The audience with Somoza and Shelton took place aboard the Hughes executive jet at the airport. Hughes was removed from the hotel in a wheelchair, taken to the airport, and put aboard the plane before his visitors arrived.

He greeted the president of Nicaragua and the U.S. ambassador wearing his pajama bottoms, his bathrobe and his old sandals. The tall, emaciated billionaire and the stocky, bespectacled dictator hit it off well. They had much in common; in many ways their coming together was comparable to a state visit between two sovereigns.

The meeting lasted some forty-five minutes. As the conversation went on, the senior aides began to get restless, and Somoza said that he did not want to hold up their departure.

"Don't worry about it," said Hughes. "This plane isn't going to go anywhere until I'm ready." [Later Ambassador Shelton told the press:] "His hair was cut short like he used to wear it. He shook hands with both of us, and had a firm handshake. It is absolutely nonsense what has been printed about his nails being as long as Fu Manchu's. His fingernails were as well manicured as yours or mine."

From Managua, Hughes was whisked in an executive jet to Vancouver on March 12, 1972. His anxiety about the progress of the flight is reflected in his handwritten notes to Aide Holmes (see illustration). The top floor of the Bayshore Inn, overlooking Vancouver Bay, had been reserved for Hughes and his entourage.
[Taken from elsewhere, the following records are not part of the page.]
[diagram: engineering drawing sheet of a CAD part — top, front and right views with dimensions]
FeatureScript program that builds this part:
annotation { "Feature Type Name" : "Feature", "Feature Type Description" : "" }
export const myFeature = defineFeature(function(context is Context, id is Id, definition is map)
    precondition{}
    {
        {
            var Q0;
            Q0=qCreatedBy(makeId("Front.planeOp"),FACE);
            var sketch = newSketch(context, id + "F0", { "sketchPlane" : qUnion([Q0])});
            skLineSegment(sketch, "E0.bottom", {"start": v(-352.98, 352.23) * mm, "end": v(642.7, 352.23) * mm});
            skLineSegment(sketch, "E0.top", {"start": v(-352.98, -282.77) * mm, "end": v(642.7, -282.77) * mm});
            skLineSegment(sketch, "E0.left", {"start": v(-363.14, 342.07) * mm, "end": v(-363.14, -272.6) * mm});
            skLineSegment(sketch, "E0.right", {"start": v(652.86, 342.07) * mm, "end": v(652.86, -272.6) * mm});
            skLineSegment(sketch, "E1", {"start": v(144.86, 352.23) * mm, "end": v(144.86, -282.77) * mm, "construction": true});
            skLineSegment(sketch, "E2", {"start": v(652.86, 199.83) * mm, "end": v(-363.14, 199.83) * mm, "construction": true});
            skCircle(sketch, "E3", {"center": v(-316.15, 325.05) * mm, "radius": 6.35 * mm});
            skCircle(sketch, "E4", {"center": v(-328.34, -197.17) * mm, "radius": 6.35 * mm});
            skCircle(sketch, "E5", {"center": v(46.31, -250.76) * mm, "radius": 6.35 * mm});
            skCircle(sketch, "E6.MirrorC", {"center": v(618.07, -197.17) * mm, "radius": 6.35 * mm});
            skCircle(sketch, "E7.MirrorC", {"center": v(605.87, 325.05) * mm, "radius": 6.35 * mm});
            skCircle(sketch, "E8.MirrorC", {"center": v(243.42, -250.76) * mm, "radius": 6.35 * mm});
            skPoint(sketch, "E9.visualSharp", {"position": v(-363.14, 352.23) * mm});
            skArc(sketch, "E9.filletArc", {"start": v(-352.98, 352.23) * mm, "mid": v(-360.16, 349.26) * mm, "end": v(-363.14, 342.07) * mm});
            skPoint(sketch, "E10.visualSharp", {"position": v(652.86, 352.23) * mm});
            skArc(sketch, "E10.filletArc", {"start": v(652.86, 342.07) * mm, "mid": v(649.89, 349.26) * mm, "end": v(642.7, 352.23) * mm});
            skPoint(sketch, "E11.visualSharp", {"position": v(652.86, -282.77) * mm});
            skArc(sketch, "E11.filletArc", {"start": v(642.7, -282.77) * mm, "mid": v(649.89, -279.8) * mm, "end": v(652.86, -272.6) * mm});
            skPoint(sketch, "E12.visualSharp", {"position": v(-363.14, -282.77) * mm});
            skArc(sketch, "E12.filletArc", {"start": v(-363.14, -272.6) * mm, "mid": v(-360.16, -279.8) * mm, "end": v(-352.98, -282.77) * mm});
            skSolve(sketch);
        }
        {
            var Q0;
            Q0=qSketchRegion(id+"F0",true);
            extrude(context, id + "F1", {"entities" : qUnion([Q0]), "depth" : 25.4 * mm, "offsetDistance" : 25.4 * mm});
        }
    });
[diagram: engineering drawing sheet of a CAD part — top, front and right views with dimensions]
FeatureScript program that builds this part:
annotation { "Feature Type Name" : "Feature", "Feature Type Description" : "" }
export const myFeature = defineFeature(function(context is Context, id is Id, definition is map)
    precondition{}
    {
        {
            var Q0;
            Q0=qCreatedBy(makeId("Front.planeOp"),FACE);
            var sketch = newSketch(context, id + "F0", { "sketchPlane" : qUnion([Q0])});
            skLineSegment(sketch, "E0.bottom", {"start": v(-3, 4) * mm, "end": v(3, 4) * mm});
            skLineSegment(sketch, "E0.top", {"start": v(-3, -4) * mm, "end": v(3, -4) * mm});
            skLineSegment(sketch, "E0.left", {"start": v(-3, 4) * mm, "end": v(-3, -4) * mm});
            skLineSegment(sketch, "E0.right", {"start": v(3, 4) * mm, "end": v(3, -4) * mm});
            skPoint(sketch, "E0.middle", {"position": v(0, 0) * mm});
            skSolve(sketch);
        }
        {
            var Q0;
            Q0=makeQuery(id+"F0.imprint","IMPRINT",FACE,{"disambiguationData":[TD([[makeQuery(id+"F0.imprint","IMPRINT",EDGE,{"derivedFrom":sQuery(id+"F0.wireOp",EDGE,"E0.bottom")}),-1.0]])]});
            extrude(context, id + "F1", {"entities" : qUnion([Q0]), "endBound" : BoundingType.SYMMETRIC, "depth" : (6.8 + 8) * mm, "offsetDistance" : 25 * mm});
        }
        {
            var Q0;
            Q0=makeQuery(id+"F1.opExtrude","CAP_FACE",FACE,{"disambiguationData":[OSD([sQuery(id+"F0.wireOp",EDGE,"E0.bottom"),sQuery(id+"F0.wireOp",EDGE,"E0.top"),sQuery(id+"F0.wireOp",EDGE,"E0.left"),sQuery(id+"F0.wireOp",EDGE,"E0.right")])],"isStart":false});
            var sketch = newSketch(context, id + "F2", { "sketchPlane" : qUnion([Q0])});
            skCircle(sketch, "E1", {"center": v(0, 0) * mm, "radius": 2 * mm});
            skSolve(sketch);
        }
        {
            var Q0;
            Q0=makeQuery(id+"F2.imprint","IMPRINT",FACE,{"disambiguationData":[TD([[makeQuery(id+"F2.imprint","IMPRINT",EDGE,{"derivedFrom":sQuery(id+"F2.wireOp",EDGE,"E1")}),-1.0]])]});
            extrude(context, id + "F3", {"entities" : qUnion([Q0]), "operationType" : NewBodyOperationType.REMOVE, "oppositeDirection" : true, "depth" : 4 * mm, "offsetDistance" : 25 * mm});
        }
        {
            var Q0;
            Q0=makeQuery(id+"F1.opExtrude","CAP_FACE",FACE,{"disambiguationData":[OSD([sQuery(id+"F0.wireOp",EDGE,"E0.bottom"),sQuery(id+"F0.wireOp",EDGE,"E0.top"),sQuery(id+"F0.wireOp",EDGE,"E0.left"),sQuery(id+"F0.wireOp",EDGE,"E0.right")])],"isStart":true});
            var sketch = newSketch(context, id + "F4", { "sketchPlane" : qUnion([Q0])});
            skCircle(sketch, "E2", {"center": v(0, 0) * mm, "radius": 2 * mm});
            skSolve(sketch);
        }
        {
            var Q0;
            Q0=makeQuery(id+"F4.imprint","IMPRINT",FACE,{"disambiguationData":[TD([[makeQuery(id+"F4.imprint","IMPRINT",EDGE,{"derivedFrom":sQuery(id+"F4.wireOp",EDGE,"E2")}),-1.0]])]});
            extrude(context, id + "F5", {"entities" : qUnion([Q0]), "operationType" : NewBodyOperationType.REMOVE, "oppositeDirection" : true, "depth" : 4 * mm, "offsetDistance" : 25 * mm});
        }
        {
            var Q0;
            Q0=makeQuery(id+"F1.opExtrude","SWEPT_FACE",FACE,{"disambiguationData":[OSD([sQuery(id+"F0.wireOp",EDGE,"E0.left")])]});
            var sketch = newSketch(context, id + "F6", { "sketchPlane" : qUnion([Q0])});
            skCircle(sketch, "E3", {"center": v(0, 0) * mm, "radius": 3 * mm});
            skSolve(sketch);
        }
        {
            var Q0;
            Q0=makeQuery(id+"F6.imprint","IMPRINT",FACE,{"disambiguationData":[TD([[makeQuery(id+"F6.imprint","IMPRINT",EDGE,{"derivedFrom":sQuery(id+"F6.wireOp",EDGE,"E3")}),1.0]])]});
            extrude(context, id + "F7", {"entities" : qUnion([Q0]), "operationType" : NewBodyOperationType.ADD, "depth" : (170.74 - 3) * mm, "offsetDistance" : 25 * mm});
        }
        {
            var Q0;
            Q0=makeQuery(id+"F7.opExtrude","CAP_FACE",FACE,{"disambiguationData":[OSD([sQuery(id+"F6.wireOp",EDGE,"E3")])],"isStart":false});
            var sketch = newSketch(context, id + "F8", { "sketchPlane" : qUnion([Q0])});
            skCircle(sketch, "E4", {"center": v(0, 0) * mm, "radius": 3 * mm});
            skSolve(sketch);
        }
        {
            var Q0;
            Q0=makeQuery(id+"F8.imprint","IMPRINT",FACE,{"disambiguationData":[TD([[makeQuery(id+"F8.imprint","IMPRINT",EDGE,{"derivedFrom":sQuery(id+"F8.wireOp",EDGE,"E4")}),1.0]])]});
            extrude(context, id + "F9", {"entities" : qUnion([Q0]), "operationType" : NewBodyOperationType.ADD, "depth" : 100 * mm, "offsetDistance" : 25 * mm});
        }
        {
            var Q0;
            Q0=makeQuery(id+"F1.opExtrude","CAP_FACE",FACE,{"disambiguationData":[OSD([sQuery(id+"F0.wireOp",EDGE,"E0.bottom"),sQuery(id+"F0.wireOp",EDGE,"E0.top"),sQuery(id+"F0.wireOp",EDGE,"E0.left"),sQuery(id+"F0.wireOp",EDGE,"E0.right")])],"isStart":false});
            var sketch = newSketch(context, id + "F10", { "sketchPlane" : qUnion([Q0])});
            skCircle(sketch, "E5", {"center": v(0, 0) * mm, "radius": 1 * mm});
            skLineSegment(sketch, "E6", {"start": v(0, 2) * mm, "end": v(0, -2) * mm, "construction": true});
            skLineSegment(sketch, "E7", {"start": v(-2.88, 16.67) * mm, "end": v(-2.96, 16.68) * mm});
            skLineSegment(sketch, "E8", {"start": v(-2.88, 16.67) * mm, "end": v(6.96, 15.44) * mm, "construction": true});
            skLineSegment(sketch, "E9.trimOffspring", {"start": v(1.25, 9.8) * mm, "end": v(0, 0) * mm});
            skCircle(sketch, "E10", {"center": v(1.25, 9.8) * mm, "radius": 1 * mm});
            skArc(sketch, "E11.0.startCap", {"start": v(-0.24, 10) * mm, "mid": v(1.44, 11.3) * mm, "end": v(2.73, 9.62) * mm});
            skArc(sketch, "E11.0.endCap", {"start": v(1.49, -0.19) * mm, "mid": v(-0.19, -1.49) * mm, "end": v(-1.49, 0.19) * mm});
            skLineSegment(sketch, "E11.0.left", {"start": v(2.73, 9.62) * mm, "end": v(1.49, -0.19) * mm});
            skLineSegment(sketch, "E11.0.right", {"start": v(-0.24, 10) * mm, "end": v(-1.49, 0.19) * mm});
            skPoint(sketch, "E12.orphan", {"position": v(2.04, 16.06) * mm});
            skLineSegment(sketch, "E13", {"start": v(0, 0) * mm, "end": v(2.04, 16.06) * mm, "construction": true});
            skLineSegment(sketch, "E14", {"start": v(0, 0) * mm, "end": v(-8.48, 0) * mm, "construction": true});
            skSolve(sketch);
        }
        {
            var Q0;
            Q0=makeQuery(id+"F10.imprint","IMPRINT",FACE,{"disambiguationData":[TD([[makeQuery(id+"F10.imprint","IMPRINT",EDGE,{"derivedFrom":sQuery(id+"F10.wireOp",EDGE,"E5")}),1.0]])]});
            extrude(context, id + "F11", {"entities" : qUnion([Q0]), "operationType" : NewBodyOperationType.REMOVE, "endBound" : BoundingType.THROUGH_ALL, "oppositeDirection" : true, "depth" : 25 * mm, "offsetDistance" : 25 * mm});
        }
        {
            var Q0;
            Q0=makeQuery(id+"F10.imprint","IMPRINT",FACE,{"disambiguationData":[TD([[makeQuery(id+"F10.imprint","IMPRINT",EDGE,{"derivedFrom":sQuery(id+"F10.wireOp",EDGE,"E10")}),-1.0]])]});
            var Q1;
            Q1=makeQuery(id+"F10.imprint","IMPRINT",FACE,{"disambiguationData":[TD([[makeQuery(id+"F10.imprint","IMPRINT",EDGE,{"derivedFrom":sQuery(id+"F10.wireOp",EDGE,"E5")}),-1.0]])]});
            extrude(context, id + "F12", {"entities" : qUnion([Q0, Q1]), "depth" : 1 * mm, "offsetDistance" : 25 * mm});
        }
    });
When they took Hughes up the elevator to the suite they had picked out for him, Hughes went over to the window and looked out, instead of scuttling into his bedroom.

"The aides had picked the big middle room for The Office," Margulis said. "The boss gazed out the window a little while and watched a seaplane landing in the harbor. He said he liked the view.

"The aides didn't like that one bit," said Margulis. They told me to get him away from the window and into his bedroom.